Тут он вспомнил тонкую ручку в своей руке, внимательные зеленые глаза – и сам не заметил, как оказался у дверцы кареты.
– Приехали, – буркнул он, помогая Амелии выйти.
– Что это за дерево? – спросила Ева, не утерпев.
Луи поглядел на деревце, увешанное ленточками.
– Это дерево свободы, которое граждане свободной Франции сажают в ее честь.
Ева озадаченно моргнула. Она и не подозревала, что в честь свободы можно сажать какие-то деревья и украшать их лентами. Очевидно, не подозревала об этом и темная кудлатая дворняжка, которая в этот момент как раз пробегала по площади. Одно ухо у нее торчало вверх, а другое смешно висело. Дворняжка бодро подскочила к дереву и задрала лапу.
– А ну пошла отсюда! – взревел какой-то сознательный гражданин, бросаясь на нее. Дворняжка протестующее гавкнула, но все же успела сделать свои собачьи дела и убежала.
– Роялистское отродье! – прокричал гражданин ей вслед, потрясая кулаком. Он покачнулся и едва не упал. У него была широкая красная физиономия, а в мутных глазах плавали страх и ярость. Было видно, что этот человек давно и отчаянно пьян.
К нему подбежала какая-то женщина с испуганным лицом и стала вполголоса его увещевать. Он огрызнулся и взмахнул руками, пытаясь оттолкнуть ее от себя, но потерял равновесие и едва не упал.
– Простите, – спросила Амелия, – вы не подскажете, где у вас почта?
Женщина испуганно взглянула на нее.
– Почта была там, – сказала она, кивая на здание перед ними. – Но почтмейстер запер ее и уехал в Бордо.
– Ник… какой не Бордо! – рявкнул ее муж, шатаясь. – Врет он все! У него брат в армии Конде! Вот он и помчался к нему навстречу! Все они одним миром мазаны… Долой! Да здрра… свобода! Сво-бо-да!

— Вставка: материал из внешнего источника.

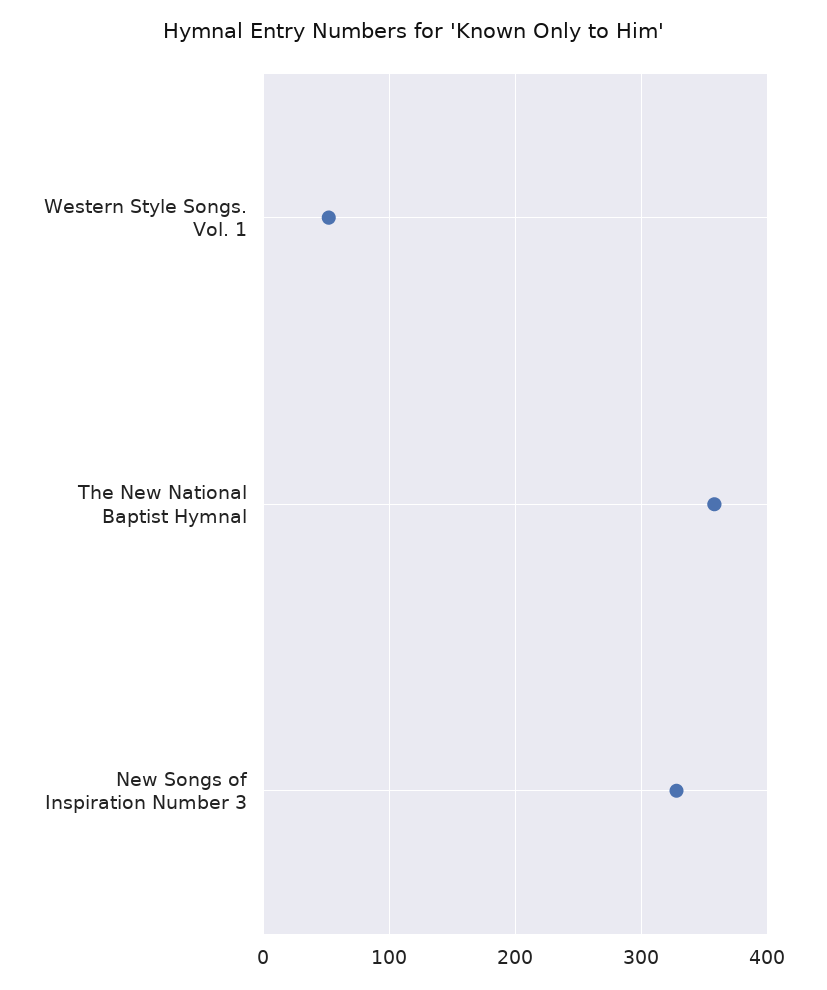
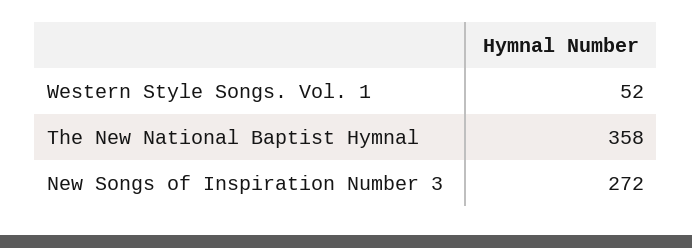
New Songs of Inspiration Number 3: 330 -> 272

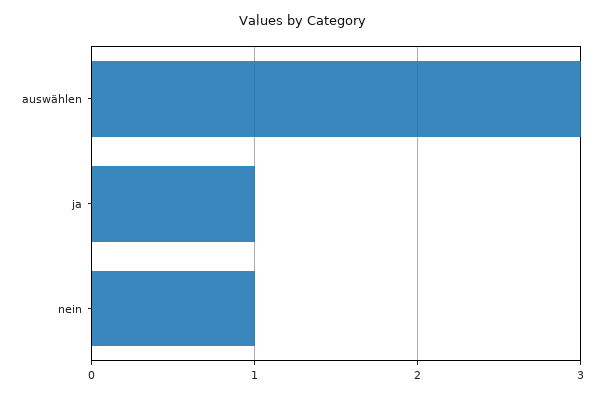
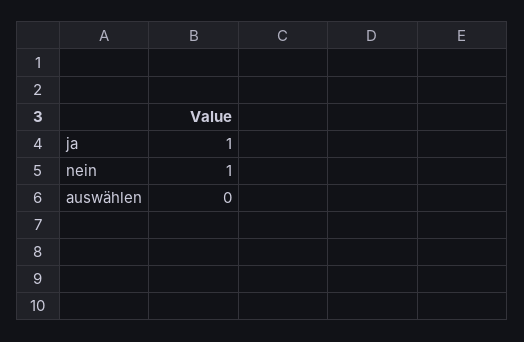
auswählen: 3 -> 0

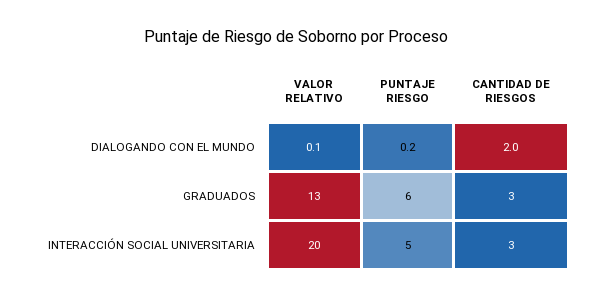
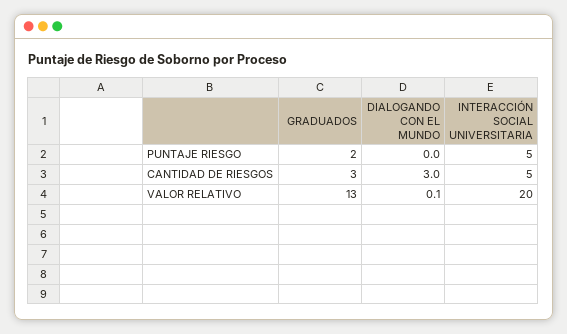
PUNTAJE RIESGO, DIALOGANDO CON EL MUNDO: 0.2 -> 0
CANTIDAD DE RIESGOS, DIALOGANDO CON EL MUNDO: 2 -> 3
PUNTAJE RIESGO, GRADUADOS: 6 -> 2
CANTIDAD DE RIESGOS, INTERACCIÓN SOCIAL UNIVERSITARIA: 3 -> 5

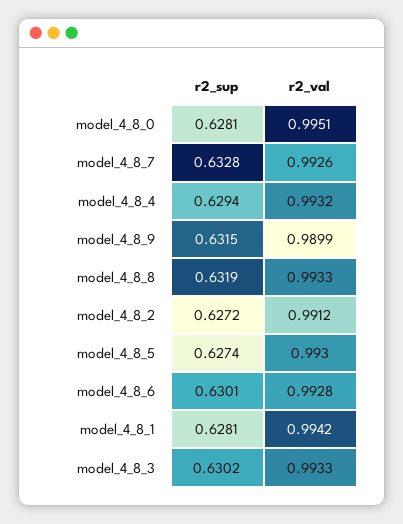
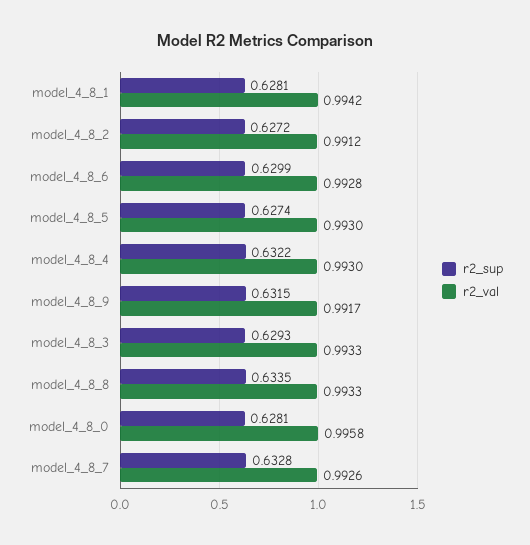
r2_val, model_4_8_0: 0.9951 -> 0.9958
r2_sup, model_4_8_4: 0.6294 -> 0.6322
r2_val, model_4_8_4: 0.9932 -> 0.993
r2_val, model_4_8_9: 0.9899 -> 0.9917
r2_sup, model_4_8_8: 0.6319 -> 0.6335
r2_sup, model_4_8_6: 0.6301 -> 0.6299
r2_sup, model_4_8_3: 0.6302 -> 0.6293

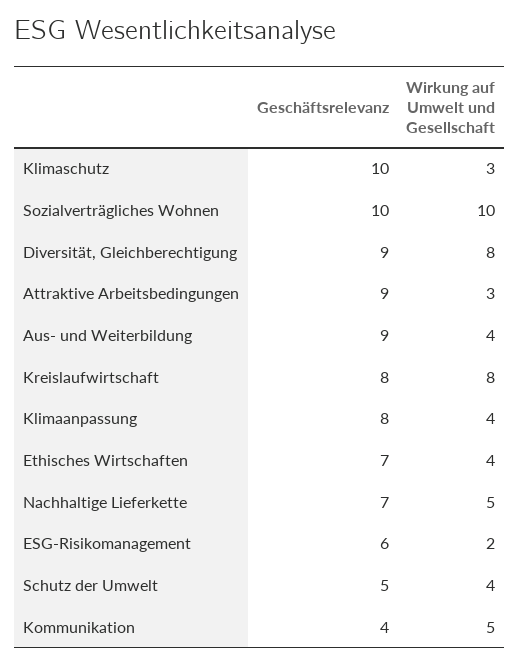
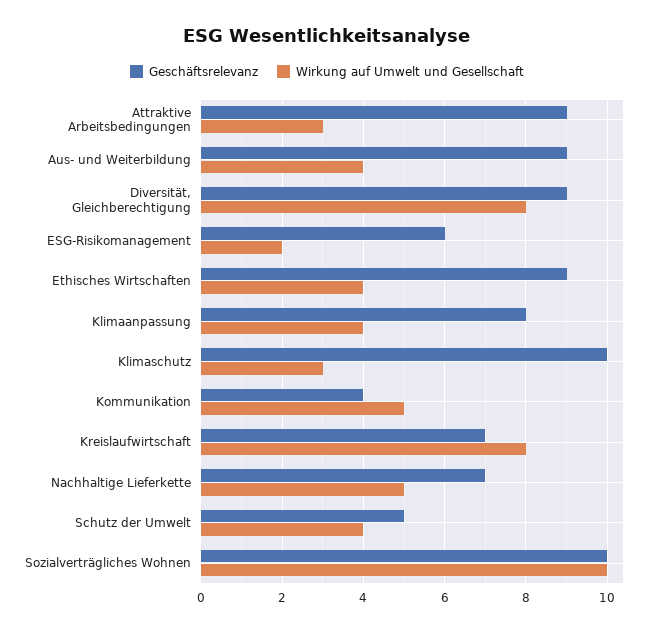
Geschäftsrelevanz, Kreislaufwirtschaft: 8 -> 7
Geschäftsrelevanz, Ethisches Wirtschaften: 7 -> 9

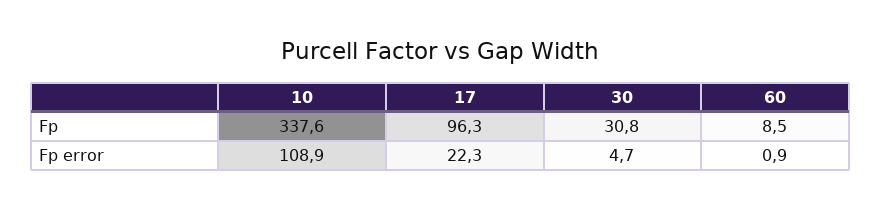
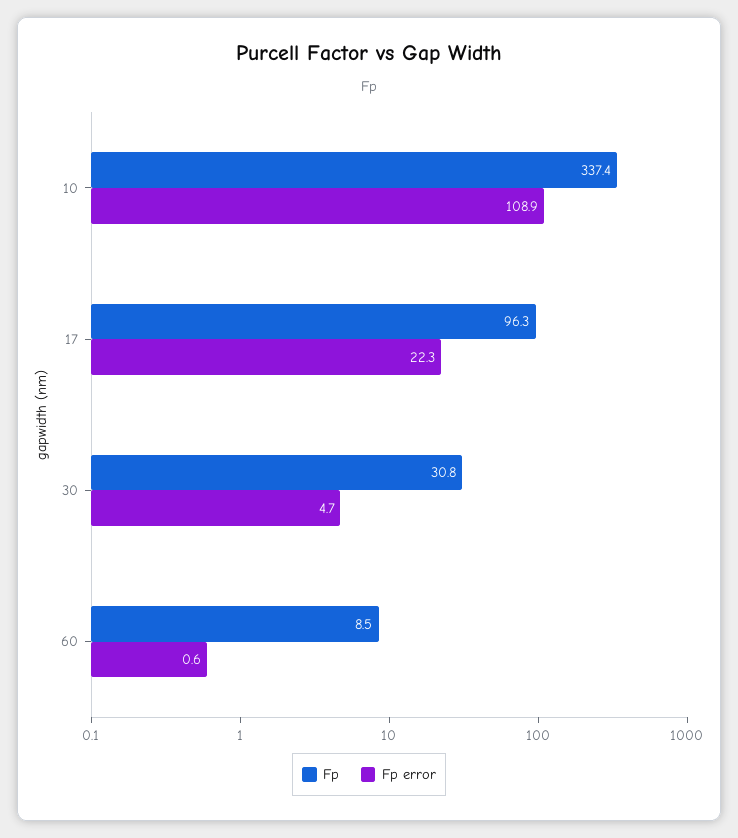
Fp, 10: 337.6 -> 337.4
Fp error, 60: 0.9 -> 0.6

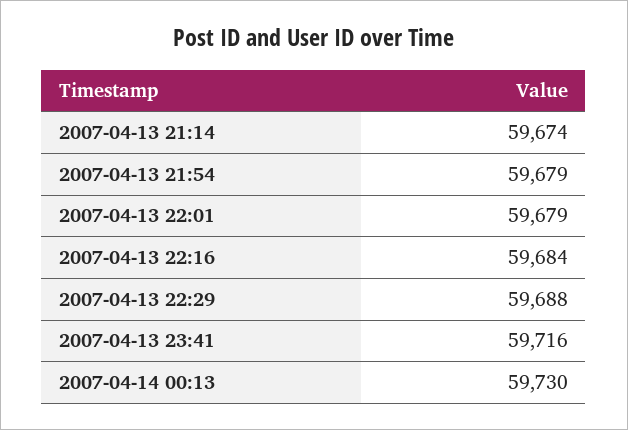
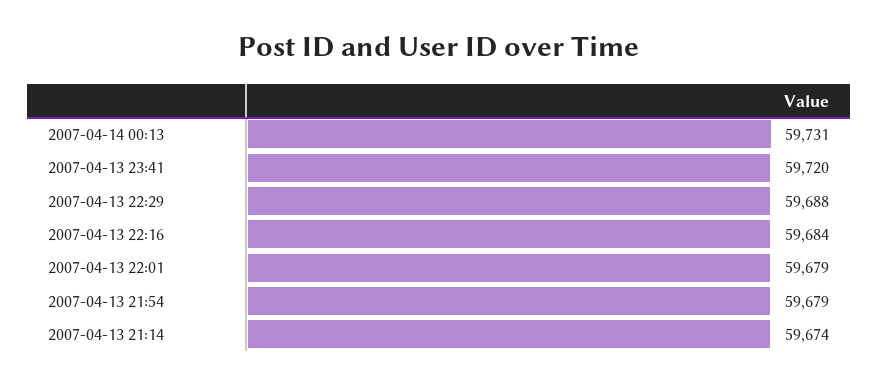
2007-04-13 23:41: 59716 -> 59720
2007-04-14 00:13: 59730 -> 59731

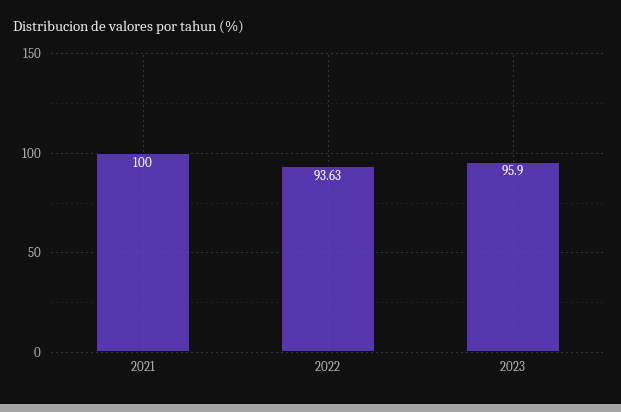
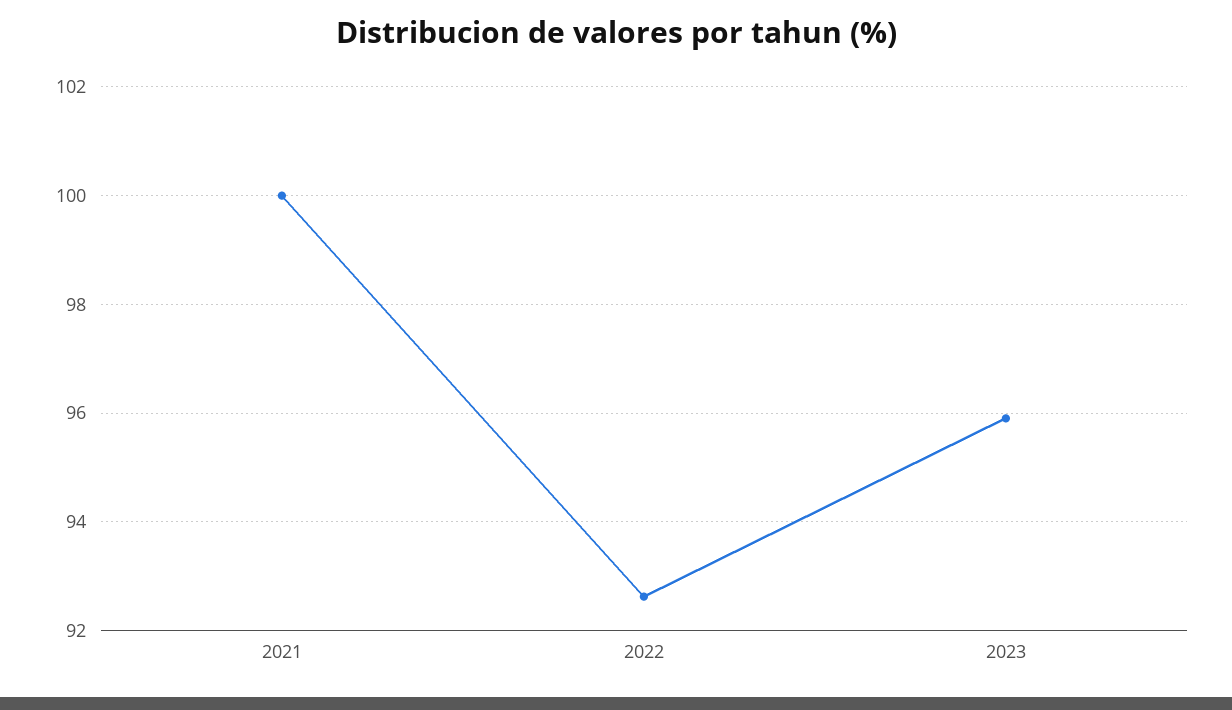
2022: 93.63 -> 92.6

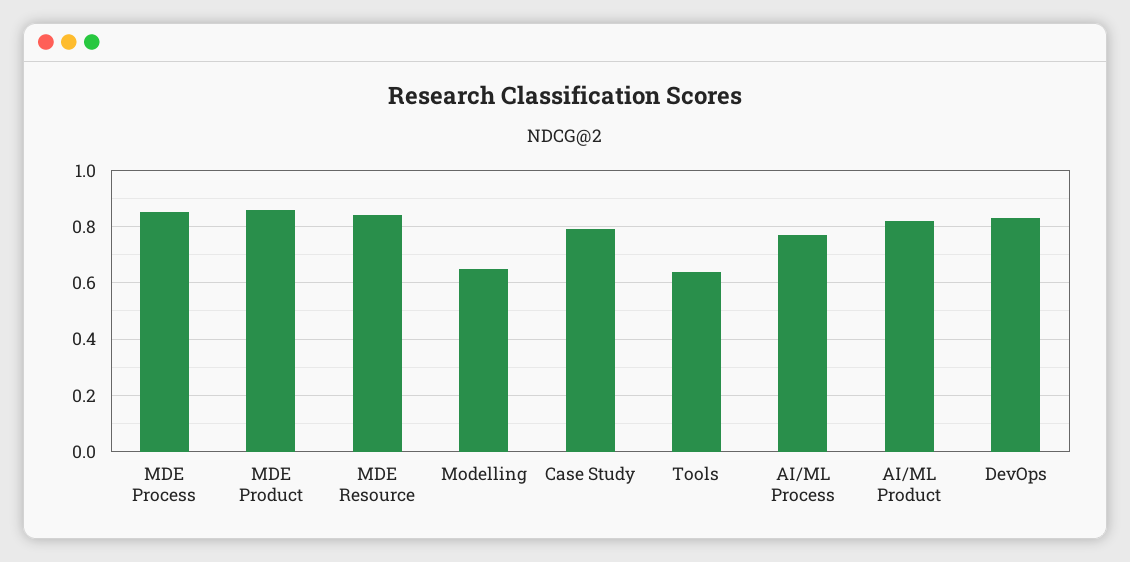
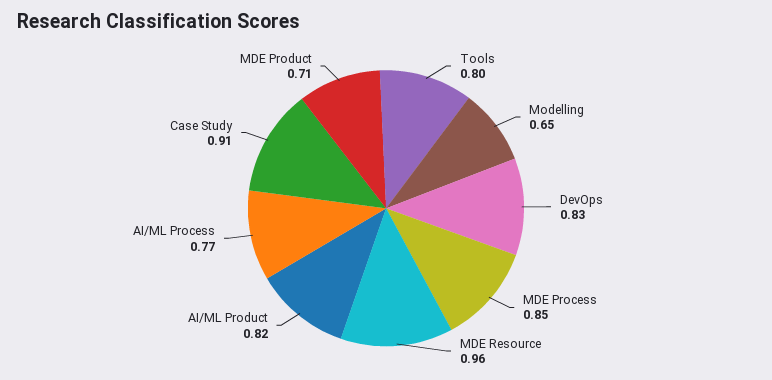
MDE Product: 0.85 -> 0.71
MDE Resource: 0.85 -> 0.96
Case Study: 0.8 -> 0.91
Tools: 0.65 -> 0.8

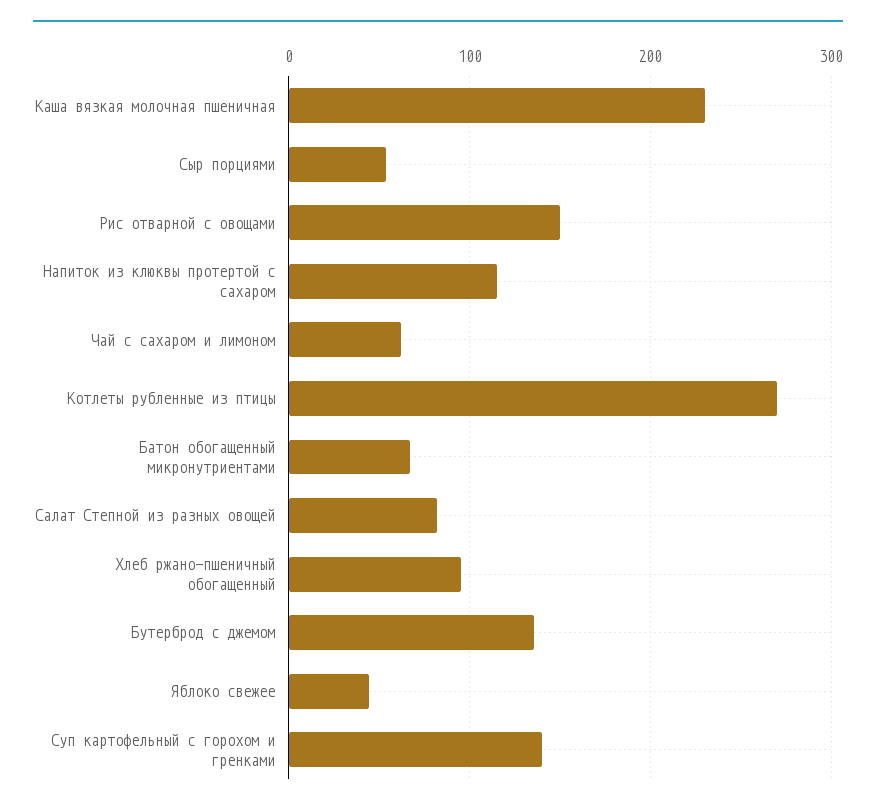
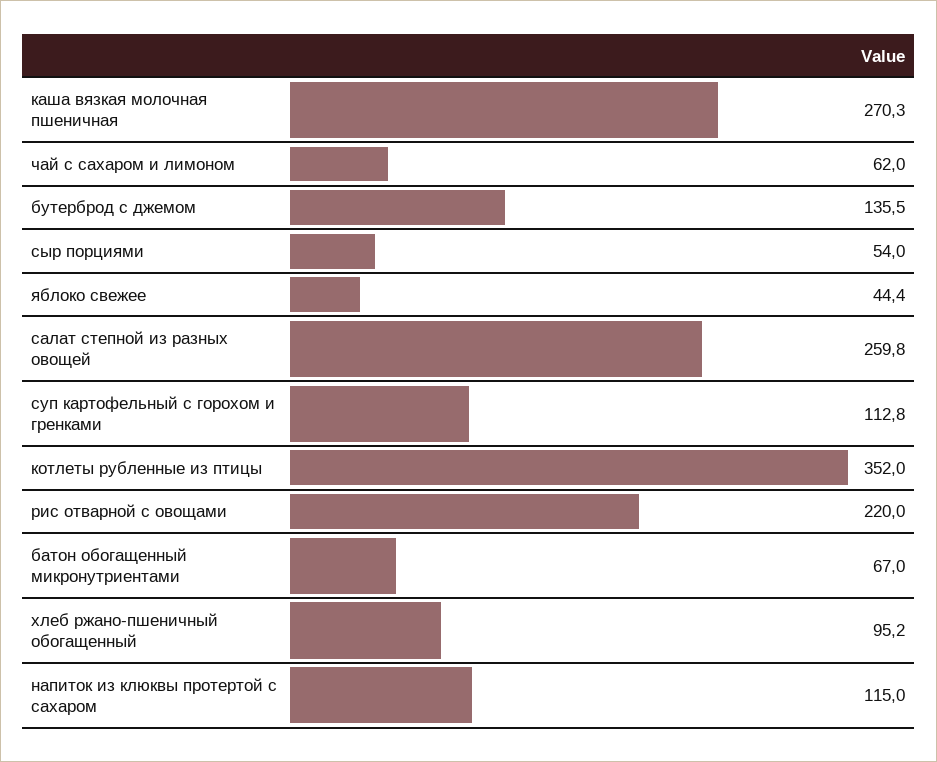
Каша вязкая молочная пшеничная: 230 -> 270.3
Рис отварной с овощами: 150 -> 220
Котлеты рубленные из птицы: 270 -> 352
Салат Степной из разных овощей: 80 -> 259.8
Суп картофельный с горохом и гренками: 140 -> 112.8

– Клод, прошу тебя! – простонала женщина. – Пруссаки скоро будут здесь! Не надо! Подумай хотя бы о детях!
– Так что же, почты нет? – спросила Амелия.
Женщина покачала головой.
– Мне также нужны стекольщик и портной, – продолжала молодая женщина. – Хоть они-то есть?
– Стекольщик Матьё – его друг, – сказала женщина горько, кивая на мужа. – Сейчас он пьян. Они оба напились, когда узнали, что Верден взят. Муж речи в местном клубе произносил, громил прежние власти, а теперь… Теперь получается, что все будет по-старому.
Амелия и Ева обменялись растерянными взглядами.
– Почтмейстер сбежал, стекольщик пьян, – проворчал Луи. – А как насчет портного, гражданка? Или, может, он повесился на портновской мерке в приливе патриотизма?
– Кто, Бонливе? – удивилась женщина. – Что вы, гражданин! Ему 73 года, и он пережил четырех жен. И пятую завел бы, чтобы пережить и ее тоже, да за него уже никто идти не хочет.